| 対象文章 |
---*---
南側専門家の間からは、朝鮮半島の非核化と平和体制構築が好循環するアプローチを提案する声が出された。北側代表団は、平和体制の構築と共同の繁栄を推進する過程での民族共助の重要性を強調した。海外同胞は、板門店宣言履行のために世界各地に根をおろした同胞の力量を活用しなければならないと注文した。今回のフォーラムは、当初23日に丹東(タンドン)で開かれる予定だったが、中国当局と行事の規模と手続きを協議する過程で日程と場所を調整し、瀋陽で開かれた。
■平和共存…先制的軍備統制が必要、終戦宣言は必須条件
慶南大学極東問題研究所のキム・ドンヨプ研究室長は、平和共存を主題にした1セッションで「朝鮮半島の平和定着のためには、北の核問題と平和体制、軍備統制という3大課題が好循環関係で連結された三位一体型ロードマップが必要だ」と提案した。キム室長は「今までは非核化から始まり平和体制を議論して、続いて軍備統制を交渉する順次的解決過程が主流をなした」として、「これらの課題を相互連係させ、段階的・同時的・包括的な新たな接近戦略を構想する必要がある」と強調した。彼は「先制的軍備統制を通じて朝鮮半島の非核化と平和協定締結を加速することができる」として「南北が別途の会議体制を構成する方案も模索する必要がある」と話した。
---*---
| 提供一覧 |
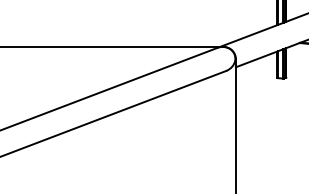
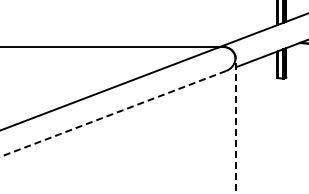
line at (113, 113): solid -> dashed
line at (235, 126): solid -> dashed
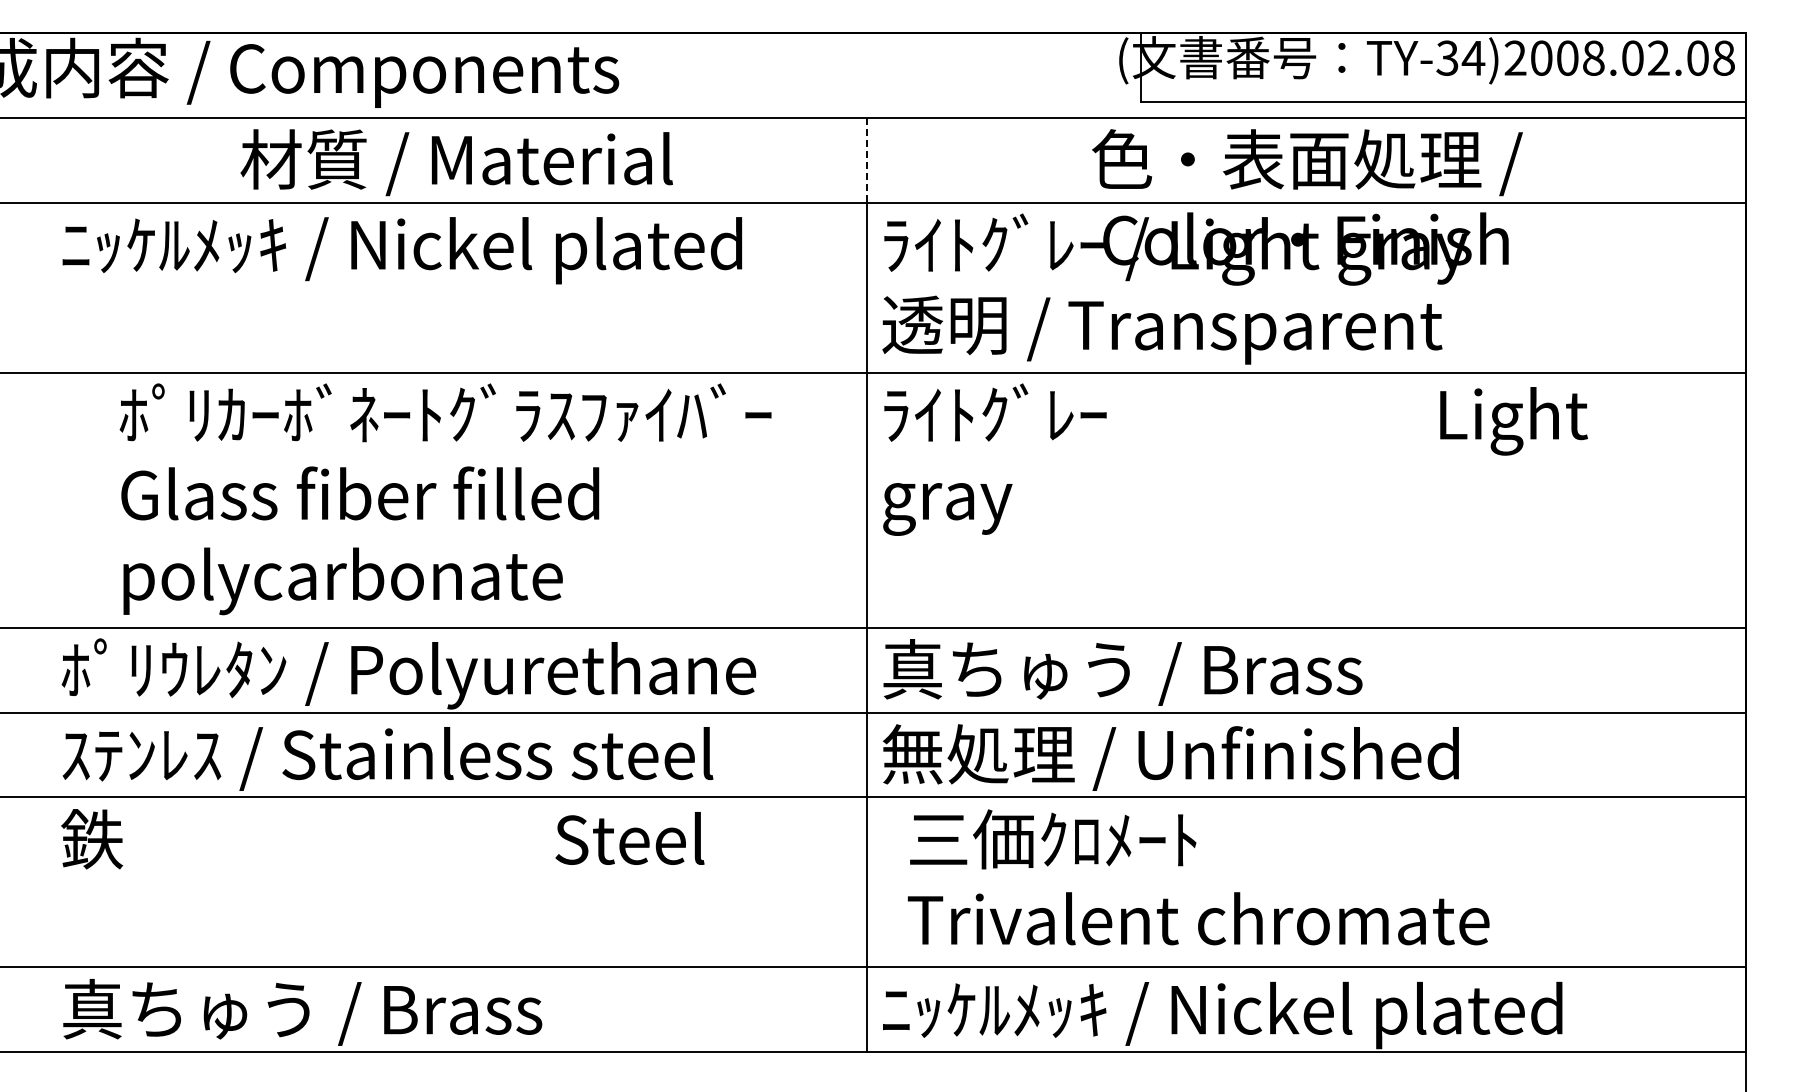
---*---
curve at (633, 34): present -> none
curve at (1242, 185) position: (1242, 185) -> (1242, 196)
---*---
| 実施事項 |
- 1) 対象文章の要旨を2文にまとめてください。
- 2) 対象文章のうち、「南側専門家の間からは、朝鮮半」から「索する必要がある」と話した。」までを、「索する必要がある」と話した。」も含めて原文のまま書き写してください。

| 作業結果 |
- 1) 瀋陽で開かれたフォーラムでは、南側専門家が朝鮮半島の非核化と平和体制構築が好循環するアプローチを提案し、北側代表団は民族共助の重要性を強調し、海外同胞は世界各地の同胞の力量の活用を求めた。慶南大学極東問題研究所のキム・ドンヨプ研究室長は、北の核問題、平和体制、軍備統制を好循環関係で連結する三位一体型ロードマップを提案し、先制的軍備統制を通じて非核化と平和協定締結を加速できると述べた。

- 2)
南側専門家の間からは、朝鮮半島の非核化と平和体制構築が好循環するアプローチを提案する声が出された。北側代表団は、平和体制の構築と共同の繁栄を推進する過程での民族共助の重要性を強調した。海外同胞は、板門店宣言履行のために世界各地に根をおろした同胞の力量を活用しなければならないと注文した。今回のフォーラムは、当初23日に丹東(タンドン)で開かれる予定だったが、中国当局と行事の規模と手続きを協議する過程で日程と場所を調整し、瀋陽で開かれた。
■平和共存…先制的軍備統制が必要、終戦宣言は必須条件
慶南大学極東問題研究所のキム・ドンヨプ研究室長は、平和共存を主題にした1セッションで「朝鮮半島の平和定着のためには、北の核問題と平和体制、軍備統制という3大課題が好循環関係で連結された三位一体型ロードマップが必要だ」と提案した。キム室長は「今までは非核化から始まり平和体制を議論して、続いて軍備統制を交渉する順次的解決過程が主流をなした」として、「これらの課題を相互連係させ、段階的・同時的・包括的な新たな接近戦略を構想する必要がある」と強調した。彼は「先制的軍備統制を通じて朝鮮半島の非核化と平和協定締結を加速することができる」として「南北が別途の会議体制を構成する方案も模索する必要がある」と話した。